The SUT Dataset was first introduced in 13th International Conference on Computer and Knowledge Engineering (ICCKE 2023) conference.
The authors aim to tackle challenges associated with obtaining diverse and substantial ground-truth data for supervised models in document image analysis (DIA) tasks, including document image classification, text detection and recognition, and information retrieval.
The dataset comprises 62,453
images that have been categorized into 21
distinct classes, including identity documents featuring synthetically generated personal information superimposed on various backgrounds.

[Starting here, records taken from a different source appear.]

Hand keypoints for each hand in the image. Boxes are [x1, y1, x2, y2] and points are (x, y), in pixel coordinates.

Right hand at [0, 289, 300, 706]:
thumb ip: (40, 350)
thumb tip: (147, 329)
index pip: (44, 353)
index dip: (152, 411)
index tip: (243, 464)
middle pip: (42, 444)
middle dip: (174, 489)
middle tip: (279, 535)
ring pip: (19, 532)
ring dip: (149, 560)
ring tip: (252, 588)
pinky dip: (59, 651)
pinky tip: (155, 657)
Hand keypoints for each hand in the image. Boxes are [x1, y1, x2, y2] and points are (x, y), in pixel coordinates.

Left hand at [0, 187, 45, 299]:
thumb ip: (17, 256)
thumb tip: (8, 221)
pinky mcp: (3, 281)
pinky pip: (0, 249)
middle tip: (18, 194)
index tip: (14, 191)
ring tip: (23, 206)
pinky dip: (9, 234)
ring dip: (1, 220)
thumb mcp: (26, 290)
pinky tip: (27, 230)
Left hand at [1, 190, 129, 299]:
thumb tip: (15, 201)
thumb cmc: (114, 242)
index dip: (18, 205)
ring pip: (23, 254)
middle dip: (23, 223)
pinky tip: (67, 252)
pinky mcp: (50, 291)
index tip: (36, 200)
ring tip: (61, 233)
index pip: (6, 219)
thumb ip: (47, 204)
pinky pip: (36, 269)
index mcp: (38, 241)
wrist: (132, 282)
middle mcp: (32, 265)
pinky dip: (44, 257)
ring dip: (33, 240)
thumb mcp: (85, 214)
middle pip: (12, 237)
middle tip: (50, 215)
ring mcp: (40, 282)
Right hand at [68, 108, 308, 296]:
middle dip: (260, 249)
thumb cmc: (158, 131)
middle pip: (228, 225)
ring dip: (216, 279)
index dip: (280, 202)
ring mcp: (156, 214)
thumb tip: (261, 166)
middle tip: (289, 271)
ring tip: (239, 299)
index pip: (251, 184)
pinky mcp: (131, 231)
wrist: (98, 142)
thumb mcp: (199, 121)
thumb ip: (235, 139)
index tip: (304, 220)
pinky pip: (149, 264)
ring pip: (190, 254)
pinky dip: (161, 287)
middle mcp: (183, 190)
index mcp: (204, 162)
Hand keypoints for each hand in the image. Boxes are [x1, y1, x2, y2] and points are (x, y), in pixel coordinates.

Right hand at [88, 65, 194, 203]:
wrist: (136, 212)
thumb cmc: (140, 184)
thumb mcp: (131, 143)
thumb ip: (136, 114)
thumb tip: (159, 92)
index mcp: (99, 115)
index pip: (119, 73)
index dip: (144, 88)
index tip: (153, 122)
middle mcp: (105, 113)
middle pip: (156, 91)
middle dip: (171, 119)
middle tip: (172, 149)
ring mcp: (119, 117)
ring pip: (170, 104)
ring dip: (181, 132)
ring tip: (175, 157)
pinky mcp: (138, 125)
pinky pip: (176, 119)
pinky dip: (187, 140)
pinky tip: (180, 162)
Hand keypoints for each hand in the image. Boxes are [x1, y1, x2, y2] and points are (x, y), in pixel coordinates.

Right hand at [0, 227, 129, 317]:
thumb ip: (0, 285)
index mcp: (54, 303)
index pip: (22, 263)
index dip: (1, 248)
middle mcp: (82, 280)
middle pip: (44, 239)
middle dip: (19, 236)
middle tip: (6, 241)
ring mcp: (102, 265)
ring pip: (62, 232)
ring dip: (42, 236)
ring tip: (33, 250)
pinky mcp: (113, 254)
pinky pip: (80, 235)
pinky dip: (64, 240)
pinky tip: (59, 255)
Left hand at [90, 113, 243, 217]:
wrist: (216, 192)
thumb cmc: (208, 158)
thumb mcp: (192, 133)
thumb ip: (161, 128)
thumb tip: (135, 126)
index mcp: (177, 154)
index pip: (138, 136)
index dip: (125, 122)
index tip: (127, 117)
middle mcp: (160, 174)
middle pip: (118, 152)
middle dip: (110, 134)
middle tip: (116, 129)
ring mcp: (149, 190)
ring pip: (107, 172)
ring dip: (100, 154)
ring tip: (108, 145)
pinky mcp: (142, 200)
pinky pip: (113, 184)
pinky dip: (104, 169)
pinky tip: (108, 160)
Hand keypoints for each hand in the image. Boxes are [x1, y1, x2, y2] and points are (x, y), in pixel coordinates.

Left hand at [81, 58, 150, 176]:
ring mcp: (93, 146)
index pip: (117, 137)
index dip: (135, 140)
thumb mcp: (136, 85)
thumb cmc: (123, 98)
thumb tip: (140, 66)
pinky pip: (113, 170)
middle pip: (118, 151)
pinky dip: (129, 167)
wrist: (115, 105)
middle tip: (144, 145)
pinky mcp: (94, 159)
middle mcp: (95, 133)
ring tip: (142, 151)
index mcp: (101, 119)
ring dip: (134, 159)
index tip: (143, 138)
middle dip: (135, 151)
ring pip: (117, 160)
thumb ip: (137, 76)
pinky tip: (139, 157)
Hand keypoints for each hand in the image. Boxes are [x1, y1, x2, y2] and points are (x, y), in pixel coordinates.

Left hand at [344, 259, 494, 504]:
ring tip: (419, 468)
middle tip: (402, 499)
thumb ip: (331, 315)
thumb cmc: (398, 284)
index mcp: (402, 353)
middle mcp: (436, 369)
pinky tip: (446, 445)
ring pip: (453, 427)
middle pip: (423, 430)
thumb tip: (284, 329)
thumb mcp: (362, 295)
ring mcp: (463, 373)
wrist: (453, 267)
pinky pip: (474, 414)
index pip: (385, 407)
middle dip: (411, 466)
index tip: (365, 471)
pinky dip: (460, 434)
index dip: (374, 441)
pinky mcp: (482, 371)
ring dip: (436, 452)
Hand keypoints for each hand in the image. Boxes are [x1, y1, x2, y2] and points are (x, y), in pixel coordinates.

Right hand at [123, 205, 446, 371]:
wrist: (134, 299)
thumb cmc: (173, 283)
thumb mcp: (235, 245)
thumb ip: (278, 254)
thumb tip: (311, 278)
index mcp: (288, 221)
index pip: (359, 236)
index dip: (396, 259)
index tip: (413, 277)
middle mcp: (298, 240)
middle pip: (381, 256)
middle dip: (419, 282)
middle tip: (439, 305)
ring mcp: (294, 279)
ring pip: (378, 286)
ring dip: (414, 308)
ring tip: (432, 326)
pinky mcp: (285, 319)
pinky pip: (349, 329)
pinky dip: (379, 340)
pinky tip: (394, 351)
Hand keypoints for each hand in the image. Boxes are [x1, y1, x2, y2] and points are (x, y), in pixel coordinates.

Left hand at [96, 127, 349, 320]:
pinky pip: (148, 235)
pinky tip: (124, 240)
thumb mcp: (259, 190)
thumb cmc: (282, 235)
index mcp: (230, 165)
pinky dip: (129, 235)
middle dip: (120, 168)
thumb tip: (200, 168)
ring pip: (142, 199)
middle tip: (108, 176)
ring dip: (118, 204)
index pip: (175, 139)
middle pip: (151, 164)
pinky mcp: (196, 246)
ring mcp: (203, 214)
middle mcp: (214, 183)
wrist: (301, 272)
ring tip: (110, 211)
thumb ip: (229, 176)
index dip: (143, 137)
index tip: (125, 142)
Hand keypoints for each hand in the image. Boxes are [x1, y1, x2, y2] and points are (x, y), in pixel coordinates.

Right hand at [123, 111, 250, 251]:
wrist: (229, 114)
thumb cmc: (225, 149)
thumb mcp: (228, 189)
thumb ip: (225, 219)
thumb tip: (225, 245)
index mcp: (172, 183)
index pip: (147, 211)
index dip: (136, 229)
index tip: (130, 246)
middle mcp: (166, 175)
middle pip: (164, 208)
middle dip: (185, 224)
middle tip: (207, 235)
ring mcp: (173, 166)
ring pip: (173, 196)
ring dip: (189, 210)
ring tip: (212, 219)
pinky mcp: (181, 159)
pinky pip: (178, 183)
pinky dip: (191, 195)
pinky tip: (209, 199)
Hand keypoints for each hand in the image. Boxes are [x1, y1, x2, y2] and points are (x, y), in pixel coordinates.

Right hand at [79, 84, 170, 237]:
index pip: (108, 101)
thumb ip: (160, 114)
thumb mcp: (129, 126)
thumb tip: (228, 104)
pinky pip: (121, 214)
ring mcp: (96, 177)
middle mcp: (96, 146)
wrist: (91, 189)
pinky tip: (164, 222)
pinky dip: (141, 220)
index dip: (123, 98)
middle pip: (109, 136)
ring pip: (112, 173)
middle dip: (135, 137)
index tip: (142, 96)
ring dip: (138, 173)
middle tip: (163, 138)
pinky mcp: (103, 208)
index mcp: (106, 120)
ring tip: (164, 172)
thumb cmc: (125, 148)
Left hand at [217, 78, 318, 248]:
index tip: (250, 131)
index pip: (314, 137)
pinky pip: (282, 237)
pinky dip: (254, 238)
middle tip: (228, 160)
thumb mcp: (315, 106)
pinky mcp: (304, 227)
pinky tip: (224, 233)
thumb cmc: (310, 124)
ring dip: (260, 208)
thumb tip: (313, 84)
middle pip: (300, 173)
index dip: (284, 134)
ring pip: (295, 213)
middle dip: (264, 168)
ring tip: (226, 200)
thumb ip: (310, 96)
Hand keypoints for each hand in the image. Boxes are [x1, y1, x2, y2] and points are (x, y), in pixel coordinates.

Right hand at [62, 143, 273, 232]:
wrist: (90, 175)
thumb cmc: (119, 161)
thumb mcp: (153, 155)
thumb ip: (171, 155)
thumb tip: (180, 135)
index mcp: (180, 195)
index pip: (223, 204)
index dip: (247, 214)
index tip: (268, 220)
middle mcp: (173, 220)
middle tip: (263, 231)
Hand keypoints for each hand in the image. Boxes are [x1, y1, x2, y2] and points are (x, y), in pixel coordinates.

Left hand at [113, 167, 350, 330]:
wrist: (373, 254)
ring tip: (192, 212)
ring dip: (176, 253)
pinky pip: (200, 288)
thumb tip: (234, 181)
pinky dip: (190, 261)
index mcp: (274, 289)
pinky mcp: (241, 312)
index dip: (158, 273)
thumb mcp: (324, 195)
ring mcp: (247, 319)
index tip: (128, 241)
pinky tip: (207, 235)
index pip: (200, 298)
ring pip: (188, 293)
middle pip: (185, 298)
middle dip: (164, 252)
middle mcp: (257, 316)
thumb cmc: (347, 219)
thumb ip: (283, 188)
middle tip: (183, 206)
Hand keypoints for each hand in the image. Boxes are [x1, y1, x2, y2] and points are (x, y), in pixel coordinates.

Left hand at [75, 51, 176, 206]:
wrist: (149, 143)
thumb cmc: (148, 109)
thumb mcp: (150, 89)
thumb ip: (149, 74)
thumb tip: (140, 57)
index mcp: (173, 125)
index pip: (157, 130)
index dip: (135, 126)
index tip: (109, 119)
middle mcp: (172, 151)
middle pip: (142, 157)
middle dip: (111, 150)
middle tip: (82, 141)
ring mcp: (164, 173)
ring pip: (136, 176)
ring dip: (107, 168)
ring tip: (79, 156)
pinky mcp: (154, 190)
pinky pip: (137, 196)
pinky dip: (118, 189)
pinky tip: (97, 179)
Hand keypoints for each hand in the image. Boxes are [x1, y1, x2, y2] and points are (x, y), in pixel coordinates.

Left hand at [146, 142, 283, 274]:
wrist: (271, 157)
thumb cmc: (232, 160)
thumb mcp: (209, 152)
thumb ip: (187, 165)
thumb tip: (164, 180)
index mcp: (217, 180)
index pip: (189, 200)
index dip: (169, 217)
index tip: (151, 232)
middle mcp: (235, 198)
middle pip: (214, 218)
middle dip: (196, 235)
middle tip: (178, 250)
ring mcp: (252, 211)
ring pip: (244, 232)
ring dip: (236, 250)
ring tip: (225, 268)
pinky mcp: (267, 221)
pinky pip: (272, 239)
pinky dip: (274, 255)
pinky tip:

The dataset also includes corresponding files with labeling information for the images. The ground-truth data is organized in CSV files
containing image paths and associated information about the embedded data.
Applicants seeking access to the SUT dataset are kindly requested to complete the formal application form and send it to email address eshabaninia@gmail.com.
Upon receipt of your application, we will process it within 48-72
hours and subsequently provide the necessary download links for the dataset.
If you find this data useful, please consider citing our paper:🙏🌹
E. Shabaninia, F. s. Eslami, A. Afkari-Fahandari and H. Nezamabadi-pour, "SUT: a new multi-purpose synthetic dataset for Farsi document image analysis," 2023 13th International Conference on Computer and Knowledge Engineering (ICCKE), Mashhad, Iran, Islamic Republic of, 2023, pp. 253-258, doi: 10.1109/ICCKE60553.2023.10326243.